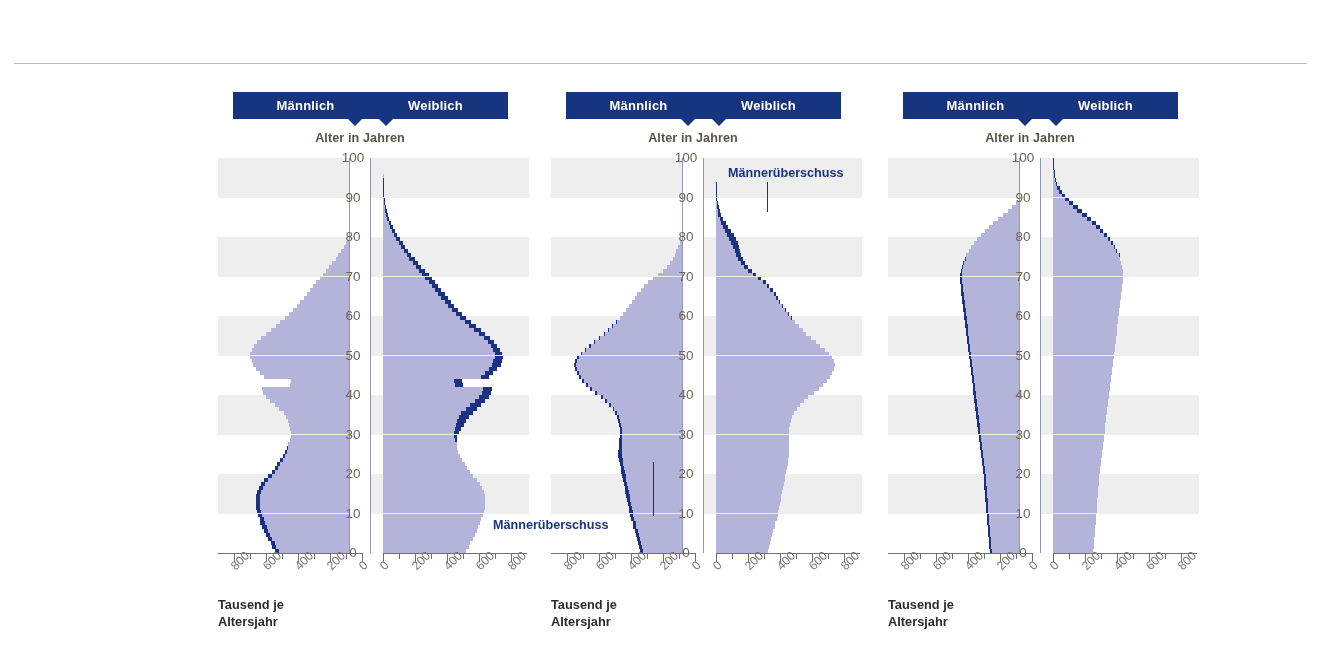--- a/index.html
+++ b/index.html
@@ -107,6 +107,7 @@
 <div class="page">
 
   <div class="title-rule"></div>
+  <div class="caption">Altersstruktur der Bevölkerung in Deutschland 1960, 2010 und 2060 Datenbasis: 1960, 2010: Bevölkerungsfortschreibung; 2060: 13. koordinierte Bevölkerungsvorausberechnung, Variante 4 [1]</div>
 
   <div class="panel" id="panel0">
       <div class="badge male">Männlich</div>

*****

Where pictures appear, skip them and transcribe all other material word for word.

=== YOUR SOLUTION ===
--- a/index.html
+++ b/index.html
@@ -107,6 +107,7 @@
 <div class="page">
 
   <div class="title-rule"></div>
+  <div class="caption">Altersstruktur der Bevölkerung in Deutschland 1960, 2010 und 2060 Datenbasis: 1960, 2010: Bevölkerungsfortschreibung; 2060: 13. koordinierte Bevölkerungsvorausberechnung, Variante 4 [1]</div>
 
   <div class="panel" id="panel0">
       <div class="badge male">Männlich</div>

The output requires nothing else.